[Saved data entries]
• • • • •
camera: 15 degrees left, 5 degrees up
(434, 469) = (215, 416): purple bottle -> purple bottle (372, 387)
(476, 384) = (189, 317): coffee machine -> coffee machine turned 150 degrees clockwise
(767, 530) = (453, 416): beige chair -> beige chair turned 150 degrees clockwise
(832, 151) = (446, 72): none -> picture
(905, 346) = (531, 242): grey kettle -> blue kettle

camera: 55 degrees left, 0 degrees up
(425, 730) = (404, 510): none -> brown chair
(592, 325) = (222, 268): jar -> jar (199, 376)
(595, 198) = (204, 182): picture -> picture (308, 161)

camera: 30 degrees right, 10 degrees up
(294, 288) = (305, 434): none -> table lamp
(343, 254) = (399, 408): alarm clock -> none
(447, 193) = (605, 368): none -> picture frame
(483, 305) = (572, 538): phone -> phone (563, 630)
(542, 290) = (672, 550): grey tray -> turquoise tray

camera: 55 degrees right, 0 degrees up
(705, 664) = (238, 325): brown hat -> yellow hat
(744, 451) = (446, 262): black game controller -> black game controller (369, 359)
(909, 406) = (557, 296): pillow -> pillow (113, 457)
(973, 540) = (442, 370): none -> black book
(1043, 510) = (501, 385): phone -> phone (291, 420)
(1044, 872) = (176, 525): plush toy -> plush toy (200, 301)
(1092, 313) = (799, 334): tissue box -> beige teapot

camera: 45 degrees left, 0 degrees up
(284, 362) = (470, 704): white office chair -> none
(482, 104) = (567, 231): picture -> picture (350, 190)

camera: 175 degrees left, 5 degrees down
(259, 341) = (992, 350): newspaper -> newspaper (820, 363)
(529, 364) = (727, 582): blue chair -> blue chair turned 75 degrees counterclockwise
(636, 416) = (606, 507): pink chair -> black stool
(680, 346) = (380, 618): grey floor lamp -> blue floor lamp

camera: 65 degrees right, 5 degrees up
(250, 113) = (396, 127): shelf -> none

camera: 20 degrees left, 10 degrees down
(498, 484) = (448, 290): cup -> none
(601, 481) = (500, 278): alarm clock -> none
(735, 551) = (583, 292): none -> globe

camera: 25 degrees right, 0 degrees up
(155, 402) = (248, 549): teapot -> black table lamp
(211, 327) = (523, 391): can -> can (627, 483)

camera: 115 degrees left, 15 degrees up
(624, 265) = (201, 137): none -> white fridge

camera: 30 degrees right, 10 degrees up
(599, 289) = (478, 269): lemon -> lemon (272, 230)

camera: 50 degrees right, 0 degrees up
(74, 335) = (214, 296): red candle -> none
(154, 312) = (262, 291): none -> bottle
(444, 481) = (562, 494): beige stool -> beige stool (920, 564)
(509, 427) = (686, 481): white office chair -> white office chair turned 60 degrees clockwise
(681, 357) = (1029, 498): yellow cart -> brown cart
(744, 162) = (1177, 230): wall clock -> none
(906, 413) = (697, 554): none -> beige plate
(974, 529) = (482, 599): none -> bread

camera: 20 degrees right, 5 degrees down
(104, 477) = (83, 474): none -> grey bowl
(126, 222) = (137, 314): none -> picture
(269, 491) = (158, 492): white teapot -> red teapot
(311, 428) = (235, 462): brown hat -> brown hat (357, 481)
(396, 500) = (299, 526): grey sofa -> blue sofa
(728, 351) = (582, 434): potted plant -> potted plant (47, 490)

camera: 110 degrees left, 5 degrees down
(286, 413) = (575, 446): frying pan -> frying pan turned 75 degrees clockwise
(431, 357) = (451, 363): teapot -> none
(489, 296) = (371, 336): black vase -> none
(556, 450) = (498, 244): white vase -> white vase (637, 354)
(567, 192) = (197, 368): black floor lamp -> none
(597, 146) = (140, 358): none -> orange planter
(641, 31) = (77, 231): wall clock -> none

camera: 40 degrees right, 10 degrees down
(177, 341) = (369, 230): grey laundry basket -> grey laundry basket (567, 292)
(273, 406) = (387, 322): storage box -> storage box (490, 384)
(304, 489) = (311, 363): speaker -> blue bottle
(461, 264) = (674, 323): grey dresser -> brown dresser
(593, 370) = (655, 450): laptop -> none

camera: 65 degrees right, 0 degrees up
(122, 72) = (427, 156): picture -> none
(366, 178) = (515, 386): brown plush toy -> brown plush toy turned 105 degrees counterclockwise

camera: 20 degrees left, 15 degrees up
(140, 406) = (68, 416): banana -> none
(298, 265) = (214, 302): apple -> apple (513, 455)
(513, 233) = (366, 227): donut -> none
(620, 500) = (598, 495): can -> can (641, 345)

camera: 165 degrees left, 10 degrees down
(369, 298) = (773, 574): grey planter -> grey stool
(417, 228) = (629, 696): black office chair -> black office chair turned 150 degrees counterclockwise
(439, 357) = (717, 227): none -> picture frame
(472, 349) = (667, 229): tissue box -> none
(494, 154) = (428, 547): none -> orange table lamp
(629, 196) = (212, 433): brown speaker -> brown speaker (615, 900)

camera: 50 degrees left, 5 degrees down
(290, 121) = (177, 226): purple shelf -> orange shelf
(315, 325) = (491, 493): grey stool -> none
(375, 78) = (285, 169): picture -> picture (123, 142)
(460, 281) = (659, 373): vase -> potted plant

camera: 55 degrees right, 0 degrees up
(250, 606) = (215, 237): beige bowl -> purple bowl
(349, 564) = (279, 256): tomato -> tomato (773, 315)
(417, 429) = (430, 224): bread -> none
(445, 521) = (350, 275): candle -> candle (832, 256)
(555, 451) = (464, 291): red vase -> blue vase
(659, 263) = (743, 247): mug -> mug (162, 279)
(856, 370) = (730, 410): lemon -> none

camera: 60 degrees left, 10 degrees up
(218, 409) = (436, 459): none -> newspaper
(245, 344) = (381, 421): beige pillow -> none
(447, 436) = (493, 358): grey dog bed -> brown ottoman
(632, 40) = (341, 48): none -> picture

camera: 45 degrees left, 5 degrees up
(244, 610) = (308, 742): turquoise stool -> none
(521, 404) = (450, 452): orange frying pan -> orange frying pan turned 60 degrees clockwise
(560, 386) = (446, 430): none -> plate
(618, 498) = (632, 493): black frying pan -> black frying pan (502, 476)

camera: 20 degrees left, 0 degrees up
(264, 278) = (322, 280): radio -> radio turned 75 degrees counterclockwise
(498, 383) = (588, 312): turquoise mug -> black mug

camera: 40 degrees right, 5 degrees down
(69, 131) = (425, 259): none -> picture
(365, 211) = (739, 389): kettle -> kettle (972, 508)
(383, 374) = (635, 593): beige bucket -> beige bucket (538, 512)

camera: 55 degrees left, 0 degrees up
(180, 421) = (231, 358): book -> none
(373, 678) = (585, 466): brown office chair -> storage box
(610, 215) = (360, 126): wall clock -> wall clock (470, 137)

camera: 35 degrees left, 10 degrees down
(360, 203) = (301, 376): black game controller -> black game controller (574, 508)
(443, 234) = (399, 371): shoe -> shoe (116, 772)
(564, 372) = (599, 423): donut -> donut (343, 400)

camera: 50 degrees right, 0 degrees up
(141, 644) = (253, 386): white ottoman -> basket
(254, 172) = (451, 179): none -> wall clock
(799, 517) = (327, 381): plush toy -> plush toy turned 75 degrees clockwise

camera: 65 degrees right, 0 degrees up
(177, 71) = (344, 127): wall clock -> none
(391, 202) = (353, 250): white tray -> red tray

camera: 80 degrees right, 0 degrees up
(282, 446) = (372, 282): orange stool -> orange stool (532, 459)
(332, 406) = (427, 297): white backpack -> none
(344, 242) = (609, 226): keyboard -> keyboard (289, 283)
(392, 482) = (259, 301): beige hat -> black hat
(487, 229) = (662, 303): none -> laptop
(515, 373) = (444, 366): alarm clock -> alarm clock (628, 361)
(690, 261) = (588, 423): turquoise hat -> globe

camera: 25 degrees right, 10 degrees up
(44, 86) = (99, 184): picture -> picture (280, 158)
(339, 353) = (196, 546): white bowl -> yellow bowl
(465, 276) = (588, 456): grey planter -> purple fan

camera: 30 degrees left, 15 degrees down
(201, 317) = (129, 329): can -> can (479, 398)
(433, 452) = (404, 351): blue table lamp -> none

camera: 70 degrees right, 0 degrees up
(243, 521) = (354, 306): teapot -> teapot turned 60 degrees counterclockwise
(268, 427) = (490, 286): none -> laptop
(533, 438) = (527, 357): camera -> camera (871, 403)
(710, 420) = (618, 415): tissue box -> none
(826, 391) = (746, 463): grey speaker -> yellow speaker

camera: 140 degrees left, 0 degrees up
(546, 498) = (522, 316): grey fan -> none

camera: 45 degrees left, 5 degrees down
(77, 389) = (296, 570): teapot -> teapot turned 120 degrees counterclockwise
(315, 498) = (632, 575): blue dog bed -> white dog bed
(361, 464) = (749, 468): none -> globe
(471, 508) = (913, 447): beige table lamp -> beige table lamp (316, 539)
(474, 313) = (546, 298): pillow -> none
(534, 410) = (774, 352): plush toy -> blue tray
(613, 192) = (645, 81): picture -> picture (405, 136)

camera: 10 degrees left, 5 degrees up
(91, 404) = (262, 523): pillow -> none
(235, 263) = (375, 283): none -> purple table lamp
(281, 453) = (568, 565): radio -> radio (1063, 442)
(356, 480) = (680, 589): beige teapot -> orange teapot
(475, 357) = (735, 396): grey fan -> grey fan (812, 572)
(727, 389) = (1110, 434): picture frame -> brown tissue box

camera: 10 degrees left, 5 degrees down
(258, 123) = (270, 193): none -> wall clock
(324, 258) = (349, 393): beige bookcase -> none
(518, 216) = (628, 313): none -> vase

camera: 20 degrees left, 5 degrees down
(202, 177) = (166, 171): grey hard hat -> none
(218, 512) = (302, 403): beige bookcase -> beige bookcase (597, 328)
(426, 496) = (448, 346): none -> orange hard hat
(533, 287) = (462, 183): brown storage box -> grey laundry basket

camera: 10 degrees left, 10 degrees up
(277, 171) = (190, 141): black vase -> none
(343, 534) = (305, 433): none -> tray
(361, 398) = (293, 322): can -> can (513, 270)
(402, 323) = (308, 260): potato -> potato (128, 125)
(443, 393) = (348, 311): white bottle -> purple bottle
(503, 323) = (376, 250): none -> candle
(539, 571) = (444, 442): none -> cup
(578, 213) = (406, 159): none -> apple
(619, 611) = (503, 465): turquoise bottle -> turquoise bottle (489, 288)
• • • • •
**Problem to solve**
Your task is to retype the entries verbatim, starting with the line that holds "(515, 373) = (444, 366): alarm" and stopping after the line that holds "(533, 287) = (462, 183): brown".

**Response to the exercise**
(515, 373) = (444, 366): alarm clock -> alarm clock (628, 361)
(690, 261) = (588, 423): turquoise hat -> globe

camera: 25 degrees right, 10 degrees up
(44, 86) = (99, 184): picture -> picture (280, 158)
(339, 353) = (196, 546): white bowl -> yellow bowl
(465, 276) = (588, 456): grey planter -> purple fan

camera: 30 degrees left, 15 degrees down
(201, 317) = (129, 329): can -> can (479, 398)
(433, 452) = (404, 351): blue table lamp -> none

camera: 70 degrees right, 0 degrees up
(243, 521) = (354, 306): teapot -> teapot turned 60 degrees counterclockwise
(268, 427) = (490, 286): none -> laptop
(533, 438) = (527, 357): camera -> camera (871, 403)
(710, 420) = (618, 415): tissue box -> none
(826, 391) = (746, 463): grey speaker -> yellow speaker

camera: 140 degrees left, 0 degrees up
(546, 498) = (522, 316): grey fan -> none

camera: 45 degrees left, 5 degrees down
(77, 389) = (296, 570): teapot -> teapot turned 120 degrees counterclockwise
(315, 498) = (632, 575): blue dog bed -> white dog bed
(361, 464) = (749, 468): none -> globe
(471, 508) = (913, 447): beige table lamp -> beige table lamp (316, 539)
(474, 313) = (546, 298): pillow -> none
(534, 410) = (774, 352): plush toy -> blue tray
(613, 192) = (645, 81): picture -> picture (405, 136)

camera: 10 degrees left, 5 degrees up
(91, 404) = (262, 523): pillow -> none
(235, 263) = (375, 283): none -> purple table lamp
(281, 453) = (568, 565): radio -> radio (1063, 442)
(356, 480) = (680, 589): beige teapot -> orange teapot
(475, 357) = (735, 396): grey fan -> grey fan (812, 572)
(727, 389) = (1110, 434): picture frame -> brown tissue box

camera: 10 degrees left, 5 degrees down
(258, 123) = (270, 193): none -> wall clock
(324, 258) = (349, 393): beige bookcase -> none
(518, 216) = (628, 313): none -> vase

camera: 20 degrees left, 5 degrees down
(202, 177) = (166, 171): grey hard hat -> none
(218, 512) = (302, 403): beige bookcase -> beige bookcase (597, 328)
(426, 496) = (448, 346): none -> orange hard hat
(533, 287) = (462, 183): brown storage box -> grey laundry basket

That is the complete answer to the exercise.